A Table of 16 Possible Transcription Factors Predicted to Bind to the Promoter
| Transcription factor | Detailed matrix information | Matrix Score |
|---|---|---|
| CLOX | Transcriptional repressor CDP | 0.962 |
| KLFS | Gut-enriched Krueppel-like factor | 1.000 |
| CAAT | Nuclear factor Y (Y-box binding factor) | 0.940 |
| HIFF | Aryl hydrocarbon receptor nuclear translocator-like, homodimer | 1.000 |
| MZF1 | Myeloid zinc finger protein | 0.992 |
| STAT | STAT5: signal transducer and activator of transcription 5 | 0.944 |
| ETSF | ETS-like gene 1 (ELK-1) | 0.958 |
| CREB | Tax/CREB complex | 0.834 |
| P53F | Tumor suppressor p53 (3' half site) | 0.921 |
| TCFF | TCF11/LCP-F1/Nrf1 homodimers | 1.000 |
| FKHD | Fork head homologous X binds DNA with a dual sequence specificity (FHXA and FHXB) | 0.870 |
| MIRF | Zinc finger protein 768 | 0.819 |
| BCL6 | B-cell CLL/lymphoma 6, member B (BCL6B) | 0.878 |
| AP2F | Transcription factor AP-2, alpha | 0.931 |
| EBOX | MYC associated factor X | 0.926 |
| GCMF | Glial cells missing homolog 1, chorion-specific transcription factor GCMa | 0.942 |

== Regulation ==

=== Transmembrane Domain ===
Though there is a presence of hydrophobic regions in the protein sequence, there have been no confirmed transmembrane domains present

=== Phosphorylation ===
A protein kinase C phosphorylation site is predicted at amino acid 3-5. There is also a possible CK2 phosphorylation site at amino acid 77-80

=== SUMOylating ===
There is one predicted SUMO site at position 23. The result is significant with a p-value of 0.041.

== Function ==
Through the level of expression in various tissue samples, the C9orf85 protein is a regulated gene rather than a constitutive gene.

Additionally, urinary bladder epithelial cells function by altering the immune system of an infection.

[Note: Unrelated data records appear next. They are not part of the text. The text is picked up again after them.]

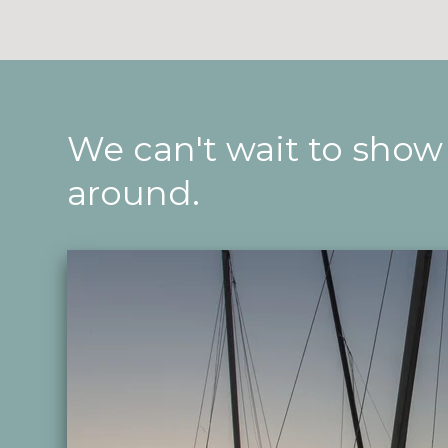
We can't wait to show
around.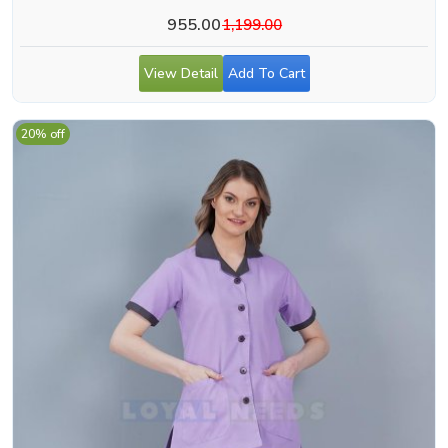
955.00
1,199.00
View Detail
Add To Cart
20% off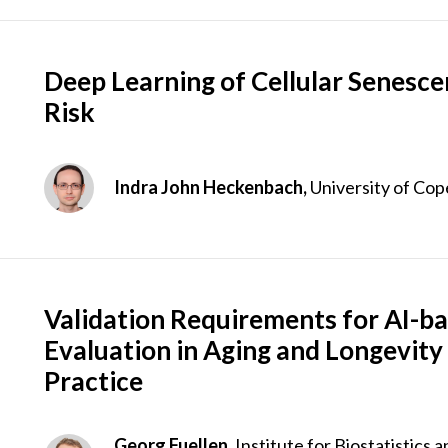
Deep Learning of Cellular Senesce
Risk
Indra John Heckenbach,
University of Co
Validation Requirements for AI-ba
Evaluation in Aging and Longevity
Practice
Georg Fuellen,
Institute for Biostatistics 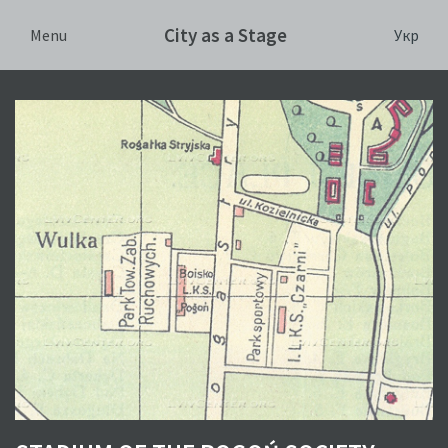
City as a Stage
Укр
Menu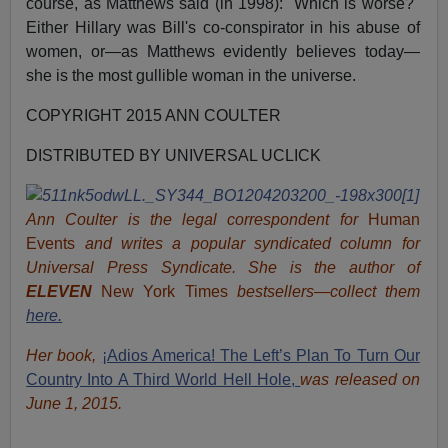
course, as Matthews said (in 1998): "Which is worse?"
Either Hillary was Bill's co-conspirator in his abuse of
women, or—as Matthews evidently believes today—
she is the most gullible woman in the universe.
COPYRIGHT 2015 ANN COULTER
DISTRIBUTED BY UNIVERSAL UCLICK
Ann Coulter is the legal correspondent for
Human
Events
and writes a popular syndicated column for
Universal Press Syndicate. She is the author of
ELEVEN
New York Times
bestsellers—collect them
here.
Her book,
¡Adios America! The Left’s Plan To Turn Our
Country Into A Third World Hell Hole,
was released on
June 1, 2015.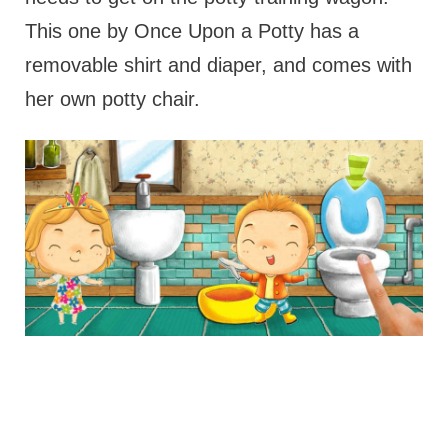
This one by Once Upon a Potty has a
removable shirt and diaper, and comes with
her own potty chair.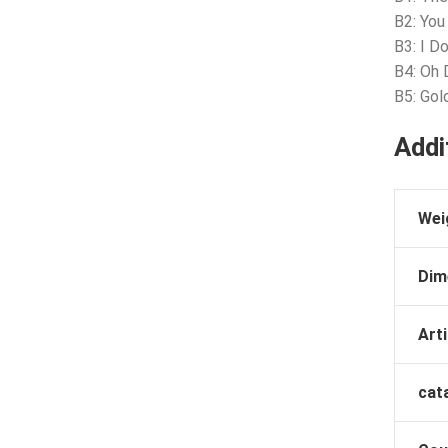
B2: You
B3: I D
B4: Oh
B5: Go
Addi
Wei
Dim
Arti
cat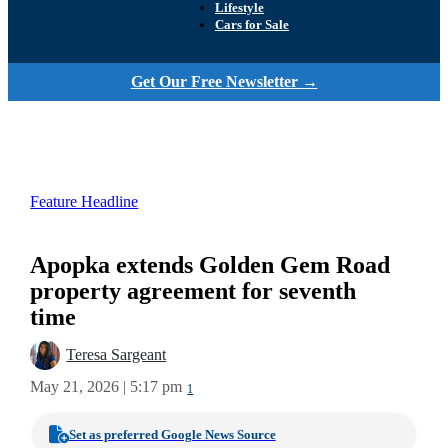
Lifestyle
Cars for Sale
Get Our Free Newsletter →
Feature Headline
Apopka extends Golden Gem Road
property agreement for seventh
time
Teresa Sargeant
May 21, 2026 | 5:17 pm
1
Set as preferred Google News Source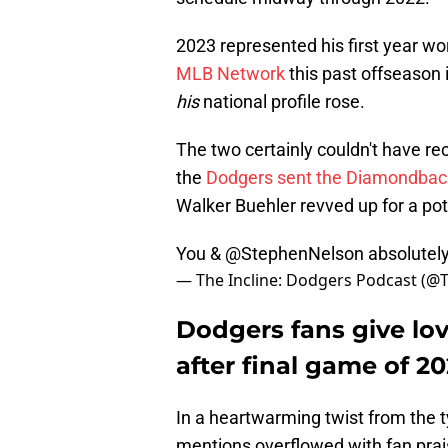
2023 represented his first year w
MLB Network
this past offseason 
his
national profile rose.
The two certainly couldn't have r
the
Dodgers sent the Diamondbac
Walker Buehler revved up for a pot
You &
@StephenNelson
absolutely 
— The Incline: Dodgers Podcast (@
Dodgers fans give lov
after final game of 2
In a heartwarming twist from the typi
mentions overflowed with fan pra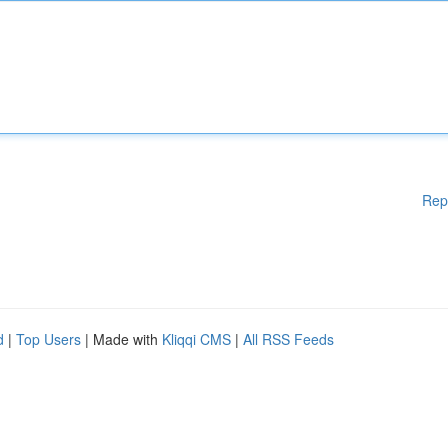
Rep
d
|
Top Users
| Made with
Kliqqi CMS
|
All RSS Feeds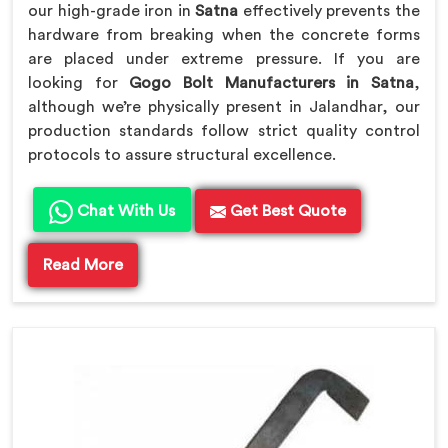
our high-grade iron in
Satna
effectively prevents the
hardware from breaking when the concrete forms
are placed under extreme pressure. If you are
looking for
Gogo Bolt Manufacturers in Satna
,
although we’re physically present in Jalandhar, our
production standards follow strict quality control
protocols to assure structural excellence.
Chat With Us
Get Best Quote
Read More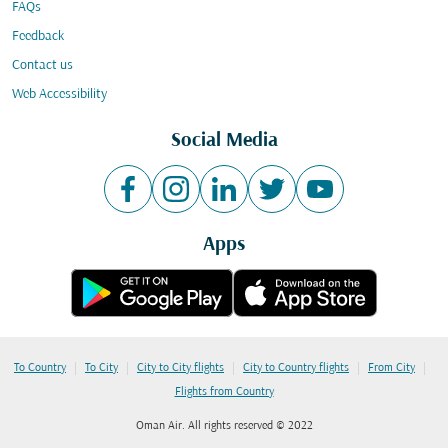
FAQs
Feedback
Contact us
Web Accessibility
Social Media
Apps
|
|
|
|
|
To Country
To City
City to City flights
City to Country flights
From City
Flights from Country
Oman Air. All rights reserved © 2022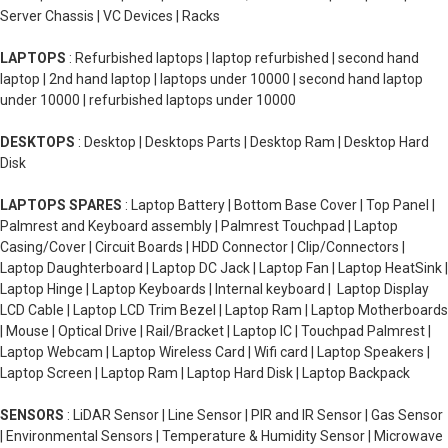
Server Chassis | VC Devices | Racks
LAPTOPS
: Refurbished laptops | laptop refurbished | second hand
laptop | 2nd hand laptop | laptops under 10000 | second hand laptop
under 10000 | refurbished laptops under 10000
DESKTOPS
: Desktop | Desktops Parts | Desktop Ram | Desktop Hard
Disk
LAPTOPS SPARES
: Laptop Battery | Bottom Base Cover | Top Panel |
Palmrest and Keyboard assembly | Palmrest Touchpad | Laptop
Casing/Cover | Circuit Boards | HDD Connector | Clip/Connectors |
Laptop Daughterboard | Laptop DC Jack | Laptop Fan | Laptop HeatSink |
Laptop Hinge | Laptop Keyboards | Internal keyboard | Laptop Display
LCD Cable | Laptop LCD Trim Bezel | Laptop Ram | Laptop Motherboards
| Mouse | Optical Drive | Rail/Bracket | Laptop IC | Touchpad Palmrest |
Laptop Webcam | Laptop Wireless Card | Wifi card | Laptop Speakers |
Laptop Screen | Laptop Ram | Laptop Hard Disk | Laptop Backpack
SENSORS
: LiDAR Sensor | Line Sensor | PIR and IR Sensor | Gas Sensor
| Environmental Sensors | Temperature & Humidity Sensor | Microwave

The thymus is a primary lymphoid organ of the immune system, composed of T cells and epithelial cells. Research has found that the thymus has an increasing role in the development of intestinal immunity Both are an element of the immune system, designed to ensure proper function of the immune system.